## DOCUMENT TEXT
The Romanov family’s extraordinary return would not threaten the rule of the Kremlin strongman but would aim to give them a role in unifying Russia.
The move proposed by Vladimir Petrov, a law maker from Putin’s party, has prompted speculation that it has the Russian leader’s direct approval.
Petrov also plans to introduce a law, which would be implemented by the centenary of the end of Imperial rule, which would “give the Royal family members a special status” and “stimulate their return to Russia”.
The legislator has written letters to the heirs of the Romanov dynasty, which ruled the country for two centuries before the abdication of last Tsar Nicholas II ahead of two revolutions in 1917.
Tsar Nicholas II surrounded by his family who were all believed killed in the Russian revolution
The following year the Romanov family – Nicholas and his wife Tsarina Alexandra and their five children Olga, Tatiana, Maria, Anastasia and Alexei – were executed by Bolsheviks led by Yakov Yurovsky under the orders of the Ural Soviet.
Petrov has written to Grand Duchess Maria Vladimirovna and Prince Dimitri Romanovich urging them to return to Russia to become symbols of national culture in order to “revive the spiritual power of Russian people”.

## DATASET ENTRIES
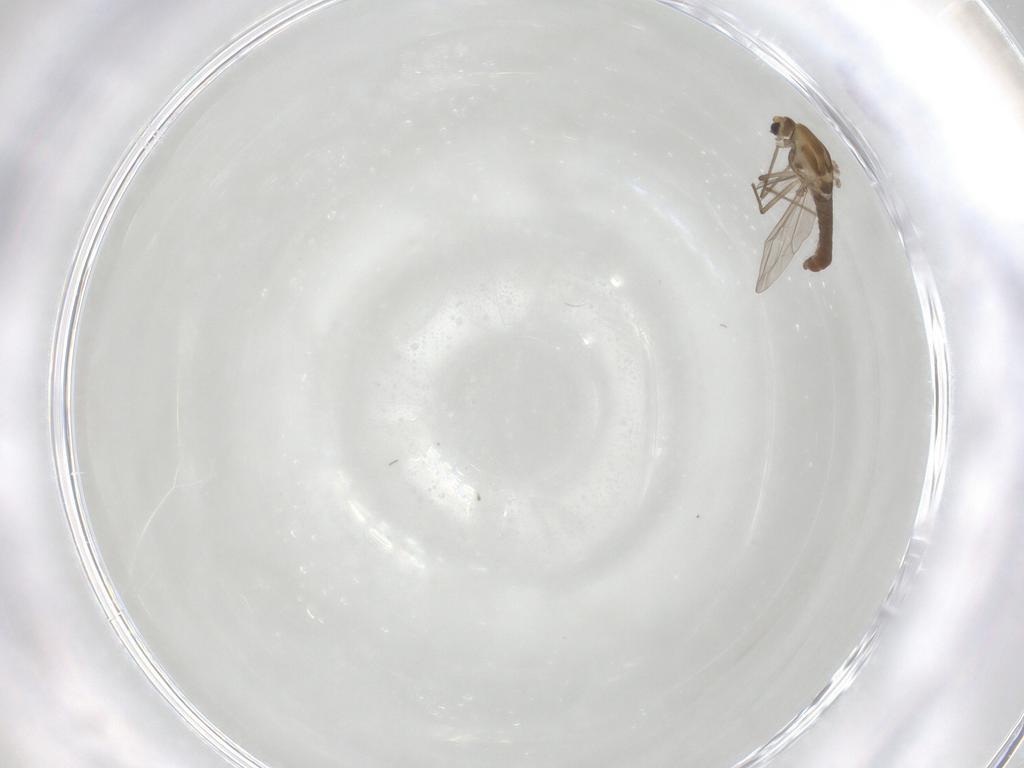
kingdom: Animalia
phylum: Arthropoda
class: Insecta
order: Diptera
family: Chironomidae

## TASKS FOR THIS EXERCISE
A - Answer these questions about the article on the Romanov family's return, giving each answer on its own line with the same mark:
(i) Who proposed the move, and which party does he belong to?
(ii) Who led the Bolsheviks who executed the Romanov family?
(iii) To which two Romanov heirs has Petrov written?
B - Using the article on the Romanov family's return, explain in one to three sentences why Petrov urges the Romanov heirs to come back to Russia.
C - Carry on the article on the Romanov family's return from where it stops.

## RESPONSES BY ITEM NUMBER
A -
(i) Vladimir Petrov, a lawmaker from Putin's party.
(ii) Yakov Yurovsky.
(iii) Grand Duchess Maria Vladimirovna and Prince Dimitri Romanovich.

B - Petrov wants them to return and become symbols of national culture. He says this would "revive the spiritual power of Russian people."

C -
The leaked letter read: “Throughout the history of its reign, the Imperial dynasty of the Romanovs was one of the pillars of Russia’s sovereignty.”
The country now “goes through a difficult process of restoring the country’s greatness and returning its global influence” and “members of the Romanov House cannot stay aloof from the processes taking place in Russia now at such an important historical moment”.
Tsar Nicholas II with his cousin King George V
Throughout the history of its reign, the Imperial dynasty of the Romanovs was one of the pillars of Russia’s sovereignty
“The Royal family descendants might play an important symbolic role in Russian society.
“Like in many European countries, Romanovs might become a symbol of preserving traditions and national culture.”
The royals would be returned to one of the great Romanov palaces including Ropshinsky or Pavlovsky, near St Petersburg, or the grand Livadia Palace in Crimea, annexed by Putin from Ukraine last year.